3D Printering: Smartphone Resin Printers Actually Work

Last spring, the world saw something amazing. It was a device that would revolutionize the planet, save the world, and turn your smartphone into a 3D printer. Kickstarters aren’t known for selling themselves short. I speak, of course, of the OLO 3D printer, later renamed the ONO 3D printer, ostensibly because of a trademark dispute.

While filament-based 3D printers are extremely capable and slicing software is only getting better, resin-based printers are able to produce prints of nearly unparalleled quality. If you want high-resolution objects and fine detail, a resin printer is the way to go. These resin printers, however, are a bit more expensive than your traditional filament printers. A few hundred dollars will buy you a serviceable i3 clone, and less than a thousand will get you a real Prusa capable of printing in four colors. The premier desktop resin printer, the Form 2 from Form Labs, starts at $3500 USD.

The ONO (or OLO) changed all of this. Instead of lasers and galvanometers or DLP projectors, this $99 resin-based printer used your smartphone display to shine light on a vat of resin. It was brilliant, according to the backers of the OLO Kickstarter. It is “a boon for democratizing 3D printing technology,” according to one idiotic tech blog. People with more sense questioned the feasibility of a resin printer powered by a phone.

For people who are more familiar with 3D printers, there were a few questions concerning the ONO. The Kickstarter campaign showed light-sensitive resin stored in translucent bottles. Control of the Z-axis stage of this printer was apparently through the headphone port. Different models of smartphones have different thicknesses, and there is no documentation how this would affect the distance from the resin tank to the screen. If a print on the OLO takes an hour, you can’t use your phone for an hour. OLO (or ONO) had a booth at this year’s World Maker Faire in New York, and I didn’t see one of these machines actually working. Simply put, we don’t know if the ONO actually works. For a 3D printer that made its debut on Kickstarter, this should come as no surprise.

However, just because the Kickstarter campaign doesn’t make any sense, is several months late shipping to backers, and there was apparently no working model in September doesn’t mean there’s anything wrong with the technology. The idea of using an LCD to shine light directly onto the bottom of a resin tank is interesting, and at least deserves some experimentation.

Someone finally did it. In a YouTube video uploaded this week, [Ionel Ciobanuc] demonstrated a homebrew 3D printer that is pretty much what ONO pretends to be. It’s a 5 inch LCD driven by a Raspberry Pi running nanoDLP with a simple motorized Z-axis pulling the print out of the resin. It works. Compared to a Form Labs print, or even a high-quality print off a filament-based machine it doesn’t work terribly well, but it works. In any event, it’s an experiment and proof of concept.

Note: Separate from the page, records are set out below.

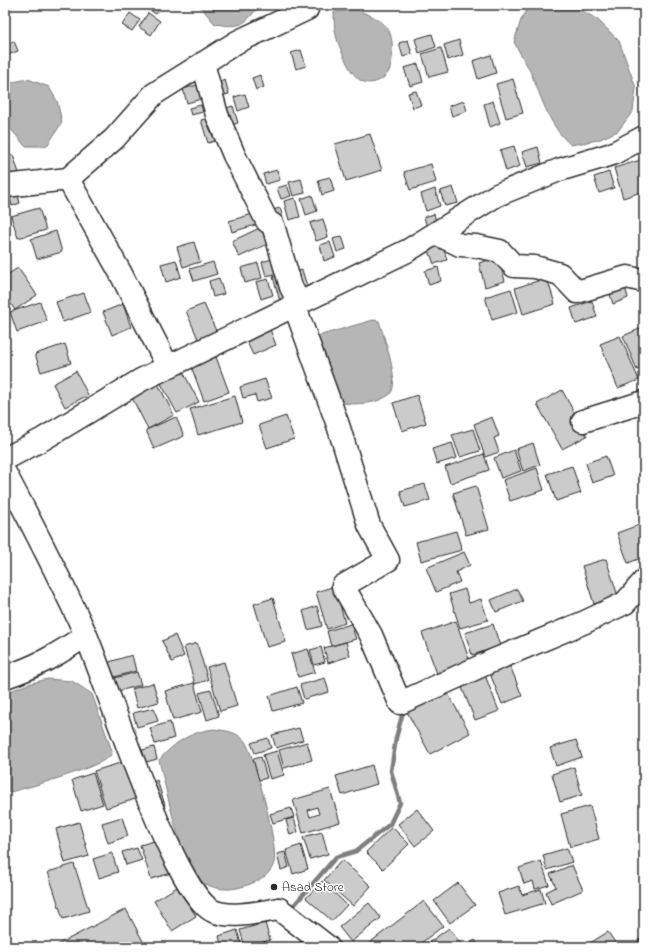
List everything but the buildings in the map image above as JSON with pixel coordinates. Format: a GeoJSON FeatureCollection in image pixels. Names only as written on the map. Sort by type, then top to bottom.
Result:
{"type":"FeatureCollection","features":[{"type":"Feature","properties":{"kind":"street"},"geometry":{"type":"LineString","coordinates":[[5,186],[68,179],[114,139],[154,94],[237,42],[307,9]]}},
{"type":"Feature","properties":{"kind":"street"},"geometry":{"type":"LineString","coordinates":[[203,63],[217,115],[234,155],[268,222],[273,225],[291,287],[338,425],[369,525],[388,560],[344,586],[371,635],[400,703],[625,603],[644,581]]}},
{"type":"Feature","properties":{"kind":"street"},"geometry":{"type":"LineString","coordinates":[[5,459],[44,439],[141,380],[407,251],[497,195],[559,170],[612,154],[644,137]]}},
{"type":"Feature","properties":{"kind":"street"},"geometry":{"type":"LineString","coordinates":[[68,179],[120,272],[168,367]]}},
{"type":"Feature","properties":{"kind":"street"},"geometry":{"type":"LineString","coordinates":[[436,234],[460,245],[476,246],[500,251],[514,266],[535,268],[560,274],[576,292],[627,277],[644,281]]}},
{"type":"Feature","properties":{"kind":"street"},"geometry":{"type":"LineString","coordinates":[[582,421],[644,402]]}},
{"type":"Feature","properties":{"kind":"street"},"geometry":{"type":"LineString","coordinates":[[5,473],[56,570],[86,635],[155,815],[188,884],[201,902],[213,911],[236,915],[279,909],[328,947]]}},
{"type":"Feature","properties":{"kind":"street"},"geometry":{"type":"LineString","coordinates":[[5,678],[34,667],[64,651],[86,635]]}},
{"type":"Feature","properties":{"kind":"shaded area"},"geometry":{"type":"Polygon","coordinates":[[[199,5],[260,5],[250,17],[241,24],[231,26],[215,24],[199,5]]]}},
{"type":"Feature","properties":{"kind":"shaded area"},"geometry":{"type":"Polygon","coordinates":[[[529,5],[573,5],[598,20],[619,41],[636,88],[633,111],[618,131],[598,140],[571,145],[556,128],[545,108],[533,77],[514,42],[521,20],[529,5]]]}},
{"type":"Feature","properties":{"kind":"shaded area"},"geometry":{"type":"Polygon","coordinates":[[[356,10],[382,22],[390,33],[392,57],[390,69],[384,77],[372,83],[362,81],[354,74],[345,59],[336,36],[334,12],[356,10]]]}},
{"type":"Feature","properties":{"kind":"shaded area"},"geometry":{"type":"Polygon","coordinates":[[[28,79],[49,87],[57,101],[62,122],[47,146],[25,146],[5,122],[5,89],[13,82],[28,79]]]}},
{"type":"Feature","properties":{"kind":"shaded area"},"geometry":{"type":"Polygon","coordinates":[[[373,320],[379,321],[387,347],[392,370],[393,388],[390,394],[374,402],[360,404],[342,403],[332,386],[315,340],[318,336],[373,320]]]}},
{"type":"Feature","properties":{"kind":"shaded area"},"geometry":{"type":"Polygon","coordinates":[[[47,679],[72,681],[92,694],[112,753],[103,761],[77,772],[27,788],[5,793],[5,693],[28,684],[47,679]]]}},
{"type":"Feature","properties":{"kind":"shaded area"},"geometry":{"type":"Polygon","coordinates":[[[214,729],[237,735],[244,740],[248,748],[254,762],[265,800],[275,854],[272,868],[261,879],[246,885],[228,889],[215,888],[208,885],[197,878],[191,871],[174,822],[159,760],[177,743],[190,735],[205,730],[214,729]]]}},
{"type":"Feature","properties":{"kind":"waterway"},"geometry":{"type":"LineString","coordinates":[[289,911],[336,857],[356,851],[390,824],[400,803],[391,771],[396,738],[404,708]]}},
{"type":"Feature","properties":{"kind":"place","name":"Asad Store"},"geometry":{"type":"Point","coordinates":[274,887]}}]}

Whether or not the ONO works or not, and when it will ship is irrelevant. We’ve seen cooler printers with more interesting technology fail spectacularly. In any event, resin printers will, for the time being, be weird and exotic devices, powered by lasers and galvos or pricey DLP projectors.

However, this experimental 3D printer from [Ionel] shows what can be done with even the most minimal BOM. It’s not unreasonable to think this experiment in resin printing could be built for less than $100, and further experiments could bring that cost down even more. The idea presented by the ONO printer – putting a display at the bottom of a resin tank – actually works.